Tugas yang diberikan —
Tuliskan ulang kata demi kata bagian artikel tentang Perang Uhud yang dimulai dengan "Aldiy Ibn Abdullah" dan berlanjut hingga "dan tiga brigade.".

Cuplikan halaman —
***
You Are Reading

0

Sejarah Kelam Kekalahan Kaum Muslimin di Perang Uhud

Aldiy Ibn Abdullah Minggu, 21 Oktober 2012




Sejak Perang Badar, pihak Quraisy tidak pernah tenang  lagi. Lebih-lebih karena  kesatuan Zaid bin Haritsah telah berhasil mengambil alih jalur perdagangan mereka ketika hendak pergi ke Syam melalui jalan Irak.

Orang-orang Quraisy kemudian sepakat menyiapkan angkatan perang guna memerangi Muhammad, dengan memperbesar jumlah dan perlengkapannya. Selanjutnya tenaga kabilah-kabilah akan dikerahkan dan agar ikut serta bersama mereka, menuntut balas terhadap kaum Muslimin. Tak hanya kaum pria, pihak Quraisy juga membawa pula kaum wanita mereka, dipimpin oleh Hindun, istri Abu Sufyan.


Hindun adalah sosok yang paling ingin membalas dendam, karena dalam peristiwa  Badar itu, ayahnya, saudaranya dan orang-orang yang dicintainya tewas terbunuh.  Keberangkatan Quraisy dengan tujuan Madinah yang disiapkan dari Dar An-Nadwa itu terdiri dan tiga brigade.

Brigade terbesar dipimpin oleh Talhah bin Abi Talhah terdiri dari 3.000 orang. Kecuali 100 orang saja dari Tsaqif, selebihnya dari Makkah, termasuk pemuka-pemuka, sekutu-sekutu serta golongan Ahabisynya. Perlengkapan dan senjata yang mereka bawa tidak sedikit, dengan 200 pasukan berkuda dan 3.000 unta, di antaranya 700 orang berbaju besi.

Sementara itu, Abbas bin Abdul Muthalib, paman Nabi, yang juga berada di tengah-tengah mereka, dengan teliti dan seksama memerhatikan semua kejadian itu. Di samping kesayangannya pada agama nenek-moyangnya dan golongannya, Abbas juga  mempunyai rasa solider dan sangat mengagumi Muhammad.

Hal inilah yang mendorongnya—tatkala diketahuinya keputusan Quraisy akan berangkat dengan kekuatan yang begitu besar—menulis surat menggambarkan segala  tindakan, persiapan dan perlengkapan mereka. Surat itu diserahkannya kepada seseorang dari kabilah Ghifar supaya disampaikan kepada Nabi. Dan orang ini pun sampai di Madinah dalam tiga hari, dan surat itu pun diserahkan kepada Rasulullah.
***
Cuplikan kumpulan data —

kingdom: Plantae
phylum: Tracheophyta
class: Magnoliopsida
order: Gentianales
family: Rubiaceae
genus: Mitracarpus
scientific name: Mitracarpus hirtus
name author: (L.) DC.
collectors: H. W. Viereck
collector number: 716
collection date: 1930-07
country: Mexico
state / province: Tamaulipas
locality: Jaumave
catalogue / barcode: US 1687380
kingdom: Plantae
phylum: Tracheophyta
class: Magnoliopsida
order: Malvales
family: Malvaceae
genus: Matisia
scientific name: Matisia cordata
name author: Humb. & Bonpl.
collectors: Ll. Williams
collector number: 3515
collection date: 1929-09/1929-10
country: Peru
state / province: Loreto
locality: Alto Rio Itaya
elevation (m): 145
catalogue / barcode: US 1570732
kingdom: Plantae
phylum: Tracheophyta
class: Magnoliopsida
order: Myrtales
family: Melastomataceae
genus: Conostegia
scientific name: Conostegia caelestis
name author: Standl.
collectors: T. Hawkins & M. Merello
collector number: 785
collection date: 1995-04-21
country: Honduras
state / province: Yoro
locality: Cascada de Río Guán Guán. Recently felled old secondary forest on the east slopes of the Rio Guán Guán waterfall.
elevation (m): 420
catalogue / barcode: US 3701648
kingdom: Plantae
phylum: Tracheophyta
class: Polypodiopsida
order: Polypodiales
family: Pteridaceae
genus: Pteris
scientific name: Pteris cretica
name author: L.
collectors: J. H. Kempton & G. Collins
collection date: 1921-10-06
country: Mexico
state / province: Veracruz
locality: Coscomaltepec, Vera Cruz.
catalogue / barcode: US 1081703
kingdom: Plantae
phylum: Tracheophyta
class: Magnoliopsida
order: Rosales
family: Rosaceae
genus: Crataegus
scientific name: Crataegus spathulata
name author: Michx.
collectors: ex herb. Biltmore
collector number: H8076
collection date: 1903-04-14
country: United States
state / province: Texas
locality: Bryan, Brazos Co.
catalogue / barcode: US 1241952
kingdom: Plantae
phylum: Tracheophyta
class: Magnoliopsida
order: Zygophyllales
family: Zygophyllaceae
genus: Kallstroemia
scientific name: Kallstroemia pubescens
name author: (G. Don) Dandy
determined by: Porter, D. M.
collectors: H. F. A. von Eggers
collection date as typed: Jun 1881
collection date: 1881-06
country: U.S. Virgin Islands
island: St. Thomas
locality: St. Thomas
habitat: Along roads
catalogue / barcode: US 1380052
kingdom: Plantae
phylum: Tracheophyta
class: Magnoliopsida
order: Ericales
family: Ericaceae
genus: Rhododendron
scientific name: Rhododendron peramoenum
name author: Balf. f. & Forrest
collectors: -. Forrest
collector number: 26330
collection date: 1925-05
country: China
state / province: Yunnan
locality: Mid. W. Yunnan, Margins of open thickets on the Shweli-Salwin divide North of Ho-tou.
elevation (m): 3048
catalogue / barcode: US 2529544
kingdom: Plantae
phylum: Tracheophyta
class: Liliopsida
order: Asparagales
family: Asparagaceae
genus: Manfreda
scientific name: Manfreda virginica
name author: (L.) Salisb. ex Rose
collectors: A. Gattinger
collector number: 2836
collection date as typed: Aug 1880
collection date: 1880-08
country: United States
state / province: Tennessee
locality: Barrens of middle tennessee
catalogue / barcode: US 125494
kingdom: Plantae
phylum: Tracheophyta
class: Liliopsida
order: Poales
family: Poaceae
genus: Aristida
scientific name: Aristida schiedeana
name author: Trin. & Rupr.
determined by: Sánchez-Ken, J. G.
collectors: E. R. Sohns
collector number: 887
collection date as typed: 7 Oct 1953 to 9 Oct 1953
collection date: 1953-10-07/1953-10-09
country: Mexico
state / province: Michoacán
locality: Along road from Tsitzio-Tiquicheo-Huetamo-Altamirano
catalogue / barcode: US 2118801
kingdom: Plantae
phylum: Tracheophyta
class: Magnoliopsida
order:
***
Jawaban lengkap —
Aldiy Ibn Abdullah Minggu, 21 Oktober 2012




Sejak Perang Badar, pihak Quraisy tidak pernah tenang  lagi. Lebih-lebih karena  kesatuan Zaid bin Haritsah telah berhasil mengambil alih jalur perdagangan mereka ketika hendak pergi ke Syam melalui jalan Irak.

Orang-orang Quraisy kemudian sepakat menyiapkan angkatan perang guna memerangi Muhammad, dengan memperbesar jumlah dan perlengkapannya. Selanjutnya tenaga kabilah-kabilah akan dikerahkan dan agar ikut serta bersama mereka, menuntut balas terhadap kaum Muslimin. Tak hanya kaum pria, pihak Quraisy juga membawa pula kaum wanita mereka, dipimpin oleh Hindun, istri Abu Sufyan.


Hindun adalah sosok yang paling ingin membalas dendam, karena dalam peristiwa  Badar itu, ayahnya, saudaranya dan orang-orang yang dicintainya tewas terbunuh.  Keberangkatan Quraisy dengan tujuan Madinah yang disiapkan dari Dar An-Nadwa itu terdiri dan tiga brigade.